Basically i got half of a phonecall Re: someone starting a pilot project to teach kids how to program. I may be that person. 

Specifics
The program is in a third world country
Kids are the target group

Assumptions
This is someone's effort to drive the ICT sector of my country

Unclear
I have no idea about the kids background and knowledge.
I have no idea how old they'll be.

I was thinking that it would be an opportune time to introduce them to an opensource world. I have no specifics or anything to work with as yet but i'm trying to get an idea of what language to use. I'm here trying to bounce a curriculum in my head. Any suggestions on the language??


----------



## [I.R.A]_FBi (Mar 2, 2010)

Im currently reading

http://en.wikipedia.org/wiki/Educational_programming_language


----------



## temp02 (Mar 2, 2010)

Tough call, it will depend a lot on how much the "kids" (depending on their age) want to learn how to program.
On a simpler level, probably creating batch scripts would be nice and easy for them to learn how to "command" an computer.
On a more advanced level, I bet Lazarus and it's simpler (for native English speakers) (Free)Pascal syntax and use of IDE, also it's completely open source.

Good luck.

*EDIT*: oh and I almost forgot about LOLCode, it will for sure get some laughs out of them.


----------



## FordGT90Concept (Mar 2, 2010)

Visual Basic is always a good place to start.  Microsoft gives a big discount to not-for-profits and educational establishments.  Visual Studio is the best IDE out there, bar none.


----------



## [I.R.A]_FBi (Mar 2, 2010)

Thanks for ur suggestion guys, keep them coming. I particularly like lolcode.


----------



## unibrow1990 (Mar 2, 2010)

Python is a great teaching language, it is very easy to understand and use and it has great syntax. There is also a huge knowlegebase of free python learning material available on the web to get anyone started.


----------



## [I.R.A]_FBi (Mar 2, 2010)

thanks buddy keep em commin


----------



## robal (Mar 2, 2010)

Hi,

A good start would definitely be something very visual.
I remember doing first steps in programming using LOGO language (dialect of Lisp).

It may seem like a bizarre choice, as the language is different from today's procedural, object oriented ones like Java and C.

However, the "Turtle Graphics" use makes it a great learning tool.
Have a read here:
http://en.wikipedia.org/wiki/Logo_(programming_language)

Free GUI based environment here:
http://fmslogo.sourceforge.net/

Edit: I meant a language for rather young kids.
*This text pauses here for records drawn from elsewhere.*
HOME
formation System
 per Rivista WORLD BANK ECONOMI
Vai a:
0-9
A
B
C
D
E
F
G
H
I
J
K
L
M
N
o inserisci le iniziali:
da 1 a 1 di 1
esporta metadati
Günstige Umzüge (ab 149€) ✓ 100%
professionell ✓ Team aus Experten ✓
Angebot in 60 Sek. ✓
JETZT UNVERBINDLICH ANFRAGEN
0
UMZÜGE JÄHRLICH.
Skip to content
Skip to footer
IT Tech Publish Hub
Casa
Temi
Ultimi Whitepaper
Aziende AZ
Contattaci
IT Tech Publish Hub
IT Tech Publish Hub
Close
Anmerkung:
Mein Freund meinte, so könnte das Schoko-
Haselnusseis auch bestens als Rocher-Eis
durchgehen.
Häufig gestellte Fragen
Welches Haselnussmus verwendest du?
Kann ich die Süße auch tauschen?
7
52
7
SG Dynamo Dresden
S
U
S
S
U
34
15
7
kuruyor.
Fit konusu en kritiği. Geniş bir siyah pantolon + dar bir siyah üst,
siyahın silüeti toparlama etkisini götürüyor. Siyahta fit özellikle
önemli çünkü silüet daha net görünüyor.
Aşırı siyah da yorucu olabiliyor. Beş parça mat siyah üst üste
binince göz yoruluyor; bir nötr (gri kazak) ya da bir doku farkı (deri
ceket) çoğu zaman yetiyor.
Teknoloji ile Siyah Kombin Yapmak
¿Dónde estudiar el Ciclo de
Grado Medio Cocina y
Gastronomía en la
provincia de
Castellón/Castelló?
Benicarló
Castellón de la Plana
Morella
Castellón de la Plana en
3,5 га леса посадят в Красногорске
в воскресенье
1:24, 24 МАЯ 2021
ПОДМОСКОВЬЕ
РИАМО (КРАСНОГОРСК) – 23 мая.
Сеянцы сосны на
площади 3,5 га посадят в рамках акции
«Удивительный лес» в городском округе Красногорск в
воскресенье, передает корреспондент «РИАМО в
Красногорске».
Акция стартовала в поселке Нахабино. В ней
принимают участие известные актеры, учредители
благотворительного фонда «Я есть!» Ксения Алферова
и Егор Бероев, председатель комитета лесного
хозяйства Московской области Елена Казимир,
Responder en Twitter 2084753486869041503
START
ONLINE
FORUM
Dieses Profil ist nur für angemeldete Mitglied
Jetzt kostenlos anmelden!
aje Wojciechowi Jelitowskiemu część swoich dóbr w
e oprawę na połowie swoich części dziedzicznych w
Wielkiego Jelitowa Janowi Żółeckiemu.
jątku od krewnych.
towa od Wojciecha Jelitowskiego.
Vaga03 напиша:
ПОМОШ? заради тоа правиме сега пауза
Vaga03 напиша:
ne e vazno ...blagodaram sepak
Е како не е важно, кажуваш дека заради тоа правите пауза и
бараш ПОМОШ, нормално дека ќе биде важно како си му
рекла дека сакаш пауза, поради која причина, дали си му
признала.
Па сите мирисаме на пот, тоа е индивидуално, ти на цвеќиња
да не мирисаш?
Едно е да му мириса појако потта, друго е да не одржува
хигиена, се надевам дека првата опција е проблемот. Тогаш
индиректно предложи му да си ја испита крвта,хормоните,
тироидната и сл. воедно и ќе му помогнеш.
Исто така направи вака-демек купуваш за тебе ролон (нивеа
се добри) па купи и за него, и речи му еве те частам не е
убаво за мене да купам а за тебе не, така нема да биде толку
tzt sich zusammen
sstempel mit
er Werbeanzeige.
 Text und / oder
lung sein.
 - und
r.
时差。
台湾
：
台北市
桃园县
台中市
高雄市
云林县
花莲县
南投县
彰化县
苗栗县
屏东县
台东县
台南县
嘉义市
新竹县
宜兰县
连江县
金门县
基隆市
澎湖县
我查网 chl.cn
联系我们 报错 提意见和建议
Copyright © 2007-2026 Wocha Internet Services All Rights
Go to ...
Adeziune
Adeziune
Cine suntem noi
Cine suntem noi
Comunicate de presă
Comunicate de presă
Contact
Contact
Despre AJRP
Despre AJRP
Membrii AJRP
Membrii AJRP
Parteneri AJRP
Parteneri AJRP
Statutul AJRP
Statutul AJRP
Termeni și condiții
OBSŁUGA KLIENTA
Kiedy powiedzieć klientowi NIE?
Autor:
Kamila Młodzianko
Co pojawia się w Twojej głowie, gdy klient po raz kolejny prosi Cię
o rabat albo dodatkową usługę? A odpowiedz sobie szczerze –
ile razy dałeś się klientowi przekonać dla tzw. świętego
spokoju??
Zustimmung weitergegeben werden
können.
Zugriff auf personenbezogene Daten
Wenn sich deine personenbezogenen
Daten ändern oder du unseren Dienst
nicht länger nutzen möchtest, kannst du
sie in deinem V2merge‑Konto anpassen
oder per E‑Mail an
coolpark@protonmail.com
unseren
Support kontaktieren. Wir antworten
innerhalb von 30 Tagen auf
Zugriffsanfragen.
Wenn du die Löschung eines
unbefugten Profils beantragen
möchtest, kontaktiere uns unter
Absolute beginners to programming.

Cheers,


----------



## [I.R.A]_FBi (Mar 2, 2010)

I still havent received any more info so im open


----------



## [I.R.A]_FBi (Mar 4, 2010)

Update: One set of the kids will be 10-12 (just before high skl)

and one set 13-18.


----------



## MT Alex (Mar 4, 2010)

I just want to second robal's LOGO idea.  When I was a kid LOGO was taught from 4th to 8th grade.  It is a wonderful tool for letting kids understand that simple lines of code can create some wonderfull visual programs.  It was a good blend of cognitive/creative skills.  That being said, we had Apple II's at the time, I'm not sure if it is available for a modern machine.  I sure as heck would hope so.


----------



## unibrow1990 (Mar 4, 2010)

Just a note about python, It also has turtle graphics included into it as a package. Logo looks like a great learning language, but python has the advantage of being good for instruction and practical for application development.

Turtle graphics for python: http://docs.python.org/library/turtle.html


----------



## MT Alex (Mar 4, 2010)

Python sounds pretty fantastic.  It's quite obvious that I have been out of the programming loop for a long time.


----------



## [I.R.A]_FBi (Mar 4, 2010)

hmm i have sent in my resume for consideration and await further information.


----------